Quoted passage:
□ □ □ □

Monday, 9 July 2012

Another eventful week

On Wednesday we went to see the Royal Shakespeare Company Globe Theatre's production of Hamlet in the King's College Fellows' Garden.  To our amazement, it didn't rain and we enjoyed a terrific performance.  Well, you expect the RSC to be brilliant, and they were. We picknicked on the grass, of course.

On Thursday it was the Royal Society's Summer Science Exhibition.  Well, it's a 2-day event and we went on Thursday.  Cambridge fellows hire a coach to take us there and back, but it doesn't leave until five, so you don't get enough time to go around all the exhibits.  This year, Jenny and I dumped the car at the park and ride and caught a train to London, arriving at lunchtime.

I've not seen the new Kings Cross concourse since it was finished, and I was really impressed.  Well up to continental standards!  We went up onto the balcony and found somewhere nice for lunch, then went to the Royal Society and left our posh frocks in the Fellows' Room before visiting the Royal Academy to see their Summer Exhibition.  As before, we saw a handful of things we liked and a lot we thought...how can I put this tactfully?...not to our taste!

Back at the Royal Society we didn't rush to get to the exhibits, wanting time for our feet to recover, but then, to our distress, we discovered that everything shuts down between five and seven, so our effort to see all the exhibits was wasted.  Bugger!  Well, next year we'll probably not bother with the RA and just do the RS earlier.  It's a bit of a pain that you then have to waste two hours waiting for it all to start up again.

The dinner that is laid on for fellows and their guests was nice, as ever, so we were well fed up and agreeably drunk, to quote Gerard Hoffnung.  I had to take it easy, of course, as I would be driving home from the park and ride.

The coach taking us back to Cambridge was a little late, but we got to the park and ride around midnight, which was not far off what we'd expected.  The drive home was enlivened somewhat when a muntjac crossed the road about 10 metres in front of us.  I had no time to react at all, didn't even touch the brakes, but hit him square on with a loud bang.  He went under the car.

□ □ □ □

Data extract:
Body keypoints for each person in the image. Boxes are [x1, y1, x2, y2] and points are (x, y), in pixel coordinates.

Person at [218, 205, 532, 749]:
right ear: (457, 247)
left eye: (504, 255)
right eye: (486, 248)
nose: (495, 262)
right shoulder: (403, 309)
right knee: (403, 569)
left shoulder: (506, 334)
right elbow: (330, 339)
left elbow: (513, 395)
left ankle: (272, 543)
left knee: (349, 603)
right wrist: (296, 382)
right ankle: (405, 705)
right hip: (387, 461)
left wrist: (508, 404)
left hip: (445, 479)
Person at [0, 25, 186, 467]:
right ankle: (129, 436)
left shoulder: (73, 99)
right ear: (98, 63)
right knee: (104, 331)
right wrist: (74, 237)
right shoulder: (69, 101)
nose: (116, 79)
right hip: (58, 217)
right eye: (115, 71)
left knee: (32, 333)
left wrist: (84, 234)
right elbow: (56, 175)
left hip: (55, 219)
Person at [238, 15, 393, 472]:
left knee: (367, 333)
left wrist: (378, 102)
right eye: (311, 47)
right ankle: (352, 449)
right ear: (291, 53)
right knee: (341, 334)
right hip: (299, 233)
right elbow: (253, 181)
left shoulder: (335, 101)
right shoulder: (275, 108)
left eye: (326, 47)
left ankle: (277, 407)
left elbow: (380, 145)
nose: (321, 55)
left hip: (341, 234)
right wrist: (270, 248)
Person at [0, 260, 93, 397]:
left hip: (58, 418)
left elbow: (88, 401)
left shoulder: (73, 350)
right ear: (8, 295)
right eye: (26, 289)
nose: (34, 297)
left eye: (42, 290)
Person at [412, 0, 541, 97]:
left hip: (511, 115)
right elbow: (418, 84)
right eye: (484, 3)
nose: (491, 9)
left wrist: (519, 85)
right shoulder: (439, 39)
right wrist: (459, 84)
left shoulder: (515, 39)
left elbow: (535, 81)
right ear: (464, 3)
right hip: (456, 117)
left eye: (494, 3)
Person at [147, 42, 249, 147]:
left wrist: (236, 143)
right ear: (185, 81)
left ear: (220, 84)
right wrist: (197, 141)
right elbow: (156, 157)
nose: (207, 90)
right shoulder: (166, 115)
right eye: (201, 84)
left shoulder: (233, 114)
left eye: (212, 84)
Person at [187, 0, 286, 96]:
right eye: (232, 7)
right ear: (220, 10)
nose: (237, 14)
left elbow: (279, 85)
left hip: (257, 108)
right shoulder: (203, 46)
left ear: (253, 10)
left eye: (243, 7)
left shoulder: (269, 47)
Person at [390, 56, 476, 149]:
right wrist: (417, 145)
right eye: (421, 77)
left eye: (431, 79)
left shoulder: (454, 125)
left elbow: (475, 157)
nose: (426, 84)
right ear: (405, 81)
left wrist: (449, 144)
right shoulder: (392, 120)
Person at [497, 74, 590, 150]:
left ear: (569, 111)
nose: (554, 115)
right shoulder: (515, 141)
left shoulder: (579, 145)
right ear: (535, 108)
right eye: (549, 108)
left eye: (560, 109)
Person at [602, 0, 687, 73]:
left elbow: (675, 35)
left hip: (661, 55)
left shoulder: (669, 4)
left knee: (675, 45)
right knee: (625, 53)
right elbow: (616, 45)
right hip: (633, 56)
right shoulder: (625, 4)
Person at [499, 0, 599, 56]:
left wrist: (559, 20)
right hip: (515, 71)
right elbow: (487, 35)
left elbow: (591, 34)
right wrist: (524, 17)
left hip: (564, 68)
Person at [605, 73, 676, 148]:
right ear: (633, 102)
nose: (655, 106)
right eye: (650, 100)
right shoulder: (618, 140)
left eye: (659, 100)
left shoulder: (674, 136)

□ □ □ □

Please return the blog post's text word for word, starting with "The dinner that" and going on through "park and ride.". The rows play no part here.

The dinner that is laid on for fellows and their guests was nice, as ever, so we were well fed up and agreeably drunk, to quote Gerard Hoffnung.  I had to take it easy, of course, as I would be driving home from the park and ride.